In the following code you'll see a simple lexer that conforms to the following regular expression:
\d*(\.\d*)?([eE]([+-]\d+|\d+))?
If I were to use this design for something more complex, all of the anonymous delegates would be a nightmare to maintain. The biggest challenge I am facing is what to name the methods that would act as choice points in the state machine. In the variable exponentPart
the last anonymous delegate passed to MatchOne
will decide whether we have a signed integer, an integer, or a false match. Please post any ideas on how I can organize such a project assuming a complex language with lots of shared symbols.
static void Main(string[] args)
{
var exponentPart =
Lex.Start()
.MatchOne(s => s.Continue(s.Current == 'e' || s.Current == 'E'))
.MatchOne(
s => // What would I name this?
{
if (char.IsDigit(s.Current))
{
return Lex.Start().MatchZeroOrMore(s1 => s1.Continue(char.IsDigit(s1.Current)))(s.Continue(true));
}
else if (s.Current == '+' || s.Current == '-')
{
return Lex.Start().MatchOneOrMore(s1 => s1.Continue(char.IsDigit(s1.Current)))(s.Continue(true));
}
else
{
return s.RememberedState();
}
}
);
var fractionalPart =
Lex.Start()
.MatchOne(s => s.Continue(s.Current == '.'))

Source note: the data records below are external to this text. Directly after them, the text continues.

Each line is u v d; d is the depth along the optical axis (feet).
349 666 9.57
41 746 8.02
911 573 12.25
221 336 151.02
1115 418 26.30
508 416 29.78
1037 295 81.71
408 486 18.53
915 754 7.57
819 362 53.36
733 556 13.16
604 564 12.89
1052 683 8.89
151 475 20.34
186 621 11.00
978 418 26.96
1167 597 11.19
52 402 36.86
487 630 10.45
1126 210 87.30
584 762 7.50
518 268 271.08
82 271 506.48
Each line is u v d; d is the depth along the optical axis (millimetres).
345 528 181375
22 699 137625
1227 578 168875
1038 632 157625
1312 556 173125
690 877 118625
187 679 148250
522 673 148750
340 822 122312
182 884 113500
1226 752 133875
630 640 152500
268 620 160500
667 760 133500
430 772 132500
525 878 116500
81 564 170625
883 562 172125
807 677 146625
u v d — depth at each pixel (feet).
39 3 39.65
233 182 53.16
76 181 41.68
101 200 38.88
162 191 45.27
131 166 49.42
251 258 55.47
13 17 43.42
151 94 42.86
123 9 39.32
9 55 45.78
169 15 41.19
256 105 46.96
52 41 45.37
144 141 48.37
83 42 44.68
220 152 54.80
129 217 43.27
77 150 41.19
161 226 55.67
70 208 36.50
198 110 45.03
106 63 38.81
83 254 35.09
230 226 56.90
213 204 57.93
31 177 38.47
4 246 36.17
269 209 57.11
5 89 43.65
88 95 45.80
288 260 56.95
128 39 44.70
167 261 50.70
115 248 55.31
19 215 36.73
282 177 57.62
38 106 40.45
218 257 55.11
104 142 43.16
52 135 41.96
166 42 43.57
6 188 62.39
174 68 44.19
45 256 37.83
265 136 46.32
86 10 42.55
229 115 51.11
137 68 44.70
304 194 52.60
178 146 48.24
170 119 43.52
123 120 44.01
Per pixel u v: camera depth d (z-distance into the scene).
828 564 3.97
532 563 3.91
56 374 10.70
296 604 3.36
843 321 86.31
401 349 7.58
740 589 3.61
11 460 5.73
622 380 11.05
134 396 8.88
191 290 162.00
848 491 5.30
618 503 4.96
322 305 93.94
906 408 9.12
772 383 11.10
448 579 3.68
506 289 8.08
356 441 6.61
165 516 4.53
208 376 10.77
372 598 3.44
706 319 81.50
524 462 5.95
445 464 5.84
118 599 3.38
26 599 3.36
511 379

.MatchOneOrMore(s1 => s1.Continue(char.IsDigit(s1.Current)))
.Remember()
.MatchOne(exponentPart);
var decimalLiteral =
Lex.Start()
.MatchOneOrMore(s => s.Continue(char.IsDigit(s.Current)))
.Remember()
.MatchOne(
s => // What would I name this?
{
if (s.Current == '.')
{
return fractionalPart(s);
}
else if (s.Current == 'e' || s.Current == 'E')
{
return exponentPart(s);
}
else
{
return s.RememberedState();
}
}
);
var input = "999.999e+999";
var result = decimalLiteral(new LexState(input, 0, 0, 0, true));
Console.WriteLine(result.Value.Substring(result.StartIndex, result.EndIndex - result.StartIndex + 1));
Console.ReadLine();
}
When trying to write some sort of parser, you should first divide your expression into rules and terminals. Then you can name the methods by the rules they check. For example, something along the lines of:
<literal> := <fractional> | <fractional_with_exponent>
<fractional> := \d*(\.\d*)?
<fractional_with_exponent> := <fractional><exponent>
<exponent> := [eE]([+-]\d+|\d+)
This would give you methods named Literal()
, Fractional()
, FractionalWithExponent()
and Exponent()
each able to recognize or reject their own rules. Literal() would call Fractional() and FractionalWithExponent() and decide which one does not reject, etc.